### REQUIRED WORK
In the material below, copy the lines from the one containing "What is the value" through the end, replacing "left" with "right" and leaving everything else unchanged.

### DATA SECTION
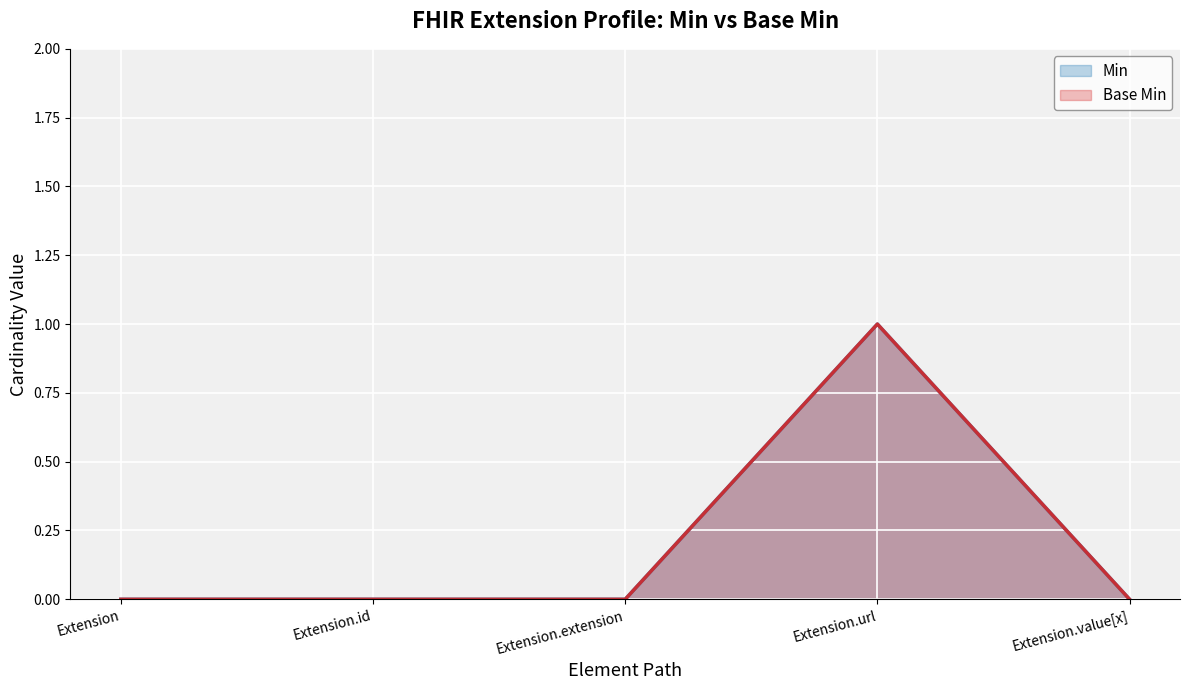

What is the label of the 1st point from the left?

Extension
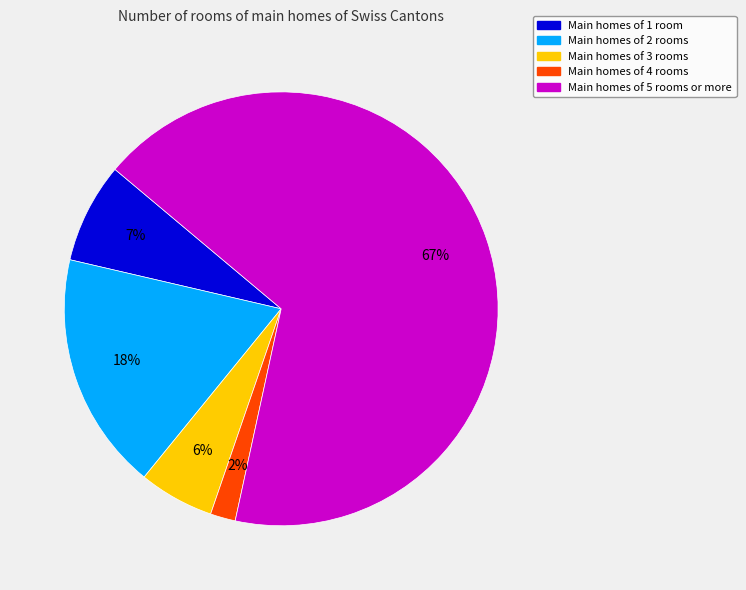

Approximately how many times larger is the value at Main homes of 3 rooms compared to Main homes of 2 rooms?

0.3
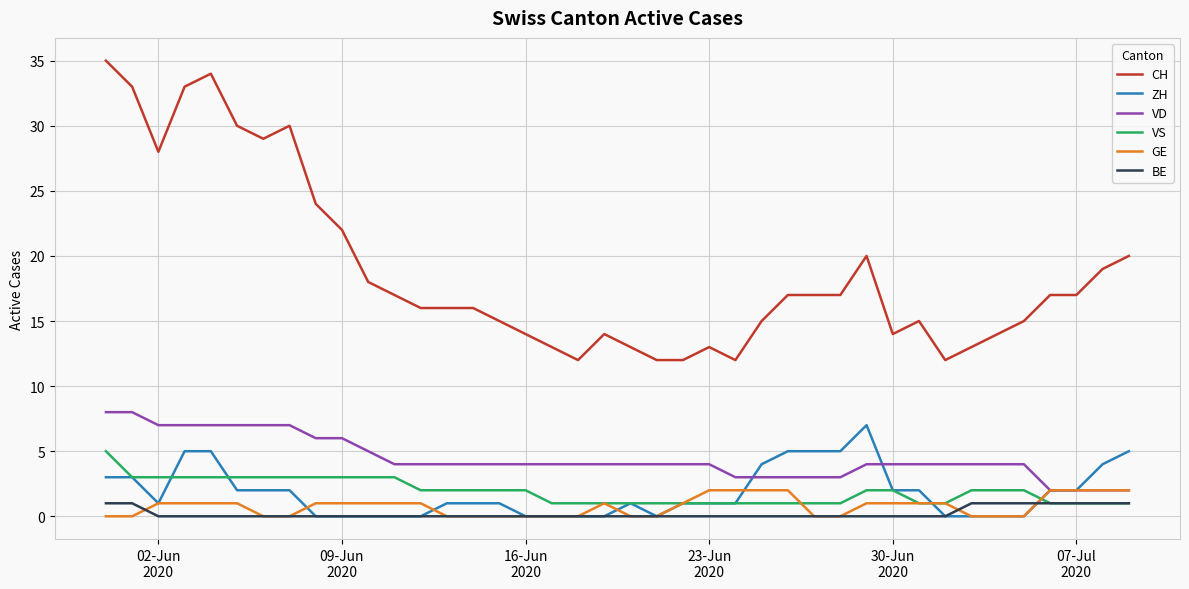

Which series has the largest total across all categories?

CH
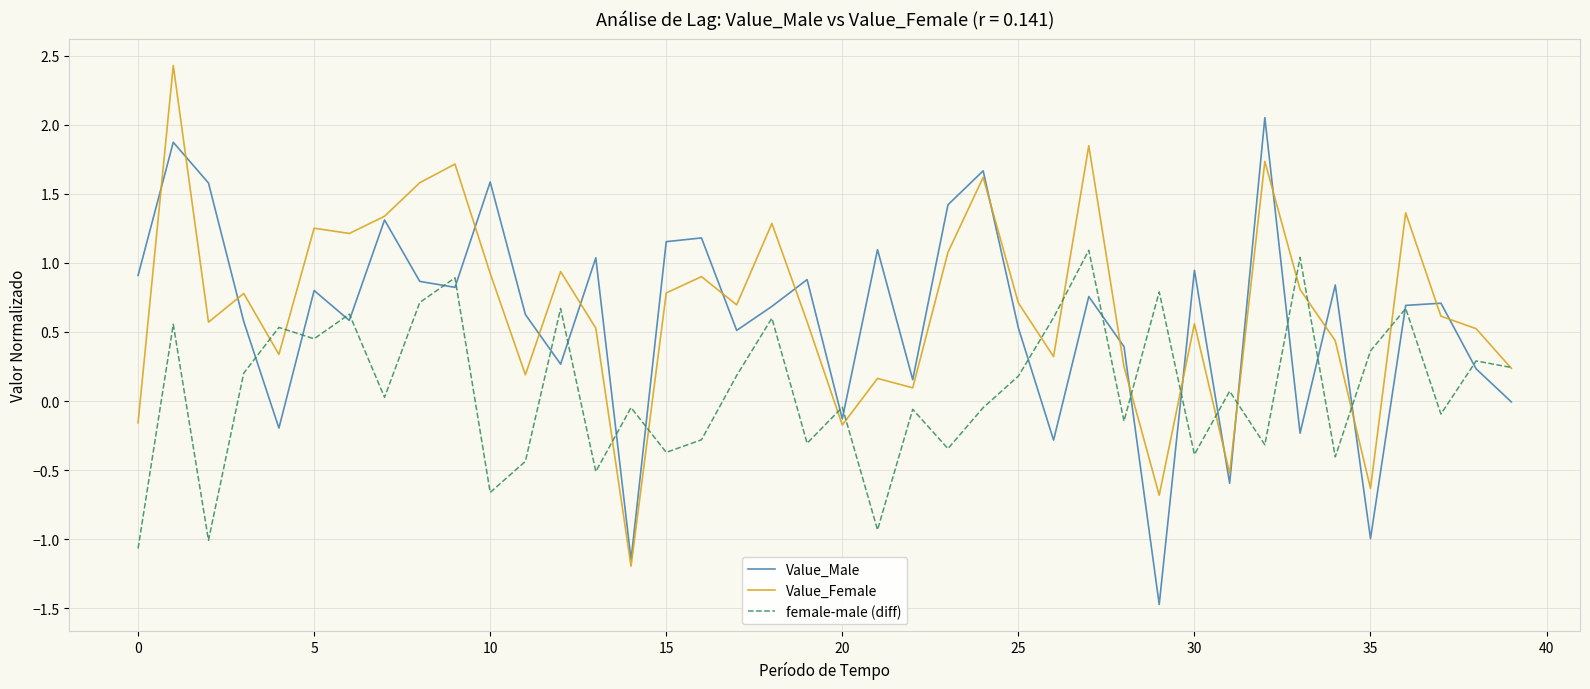

Which series has the largest total across all categories?

Value_Female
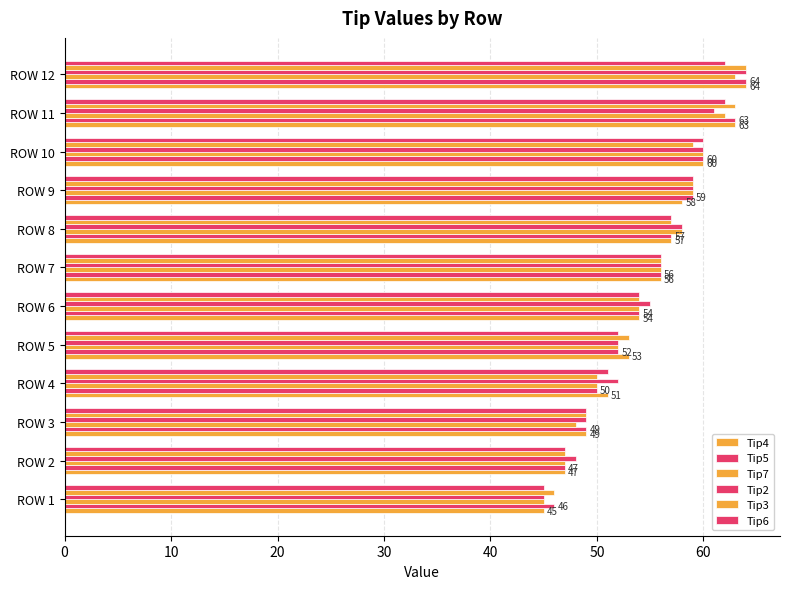

How many distinct data groups are displayed?

6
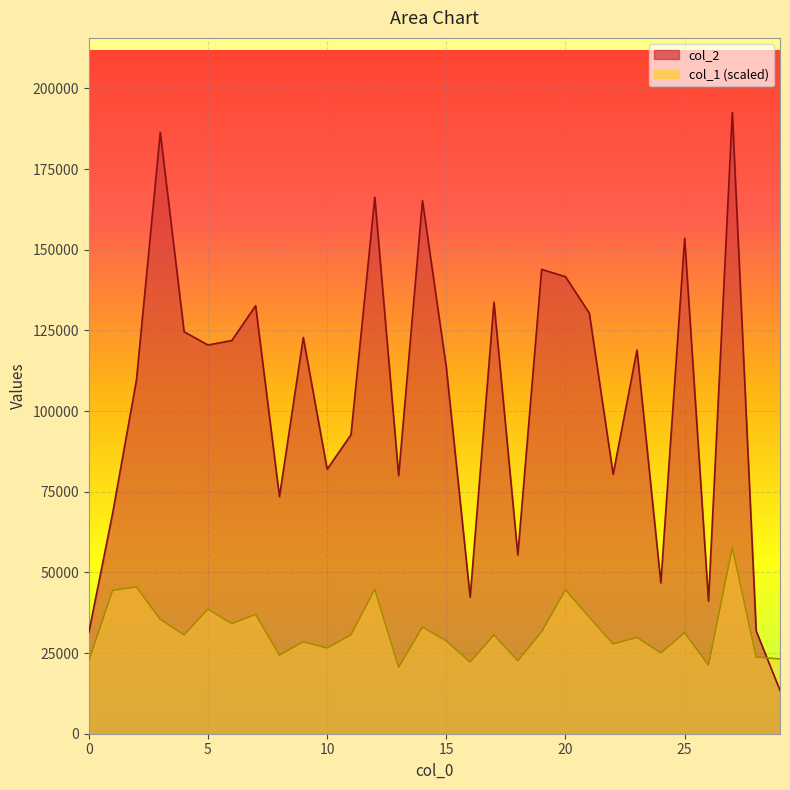

What is the value of the col_2 point at the 13th from the left?

166261.0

### RESULT
What is the value of the col_2 point at the 13th from the right?

166261.0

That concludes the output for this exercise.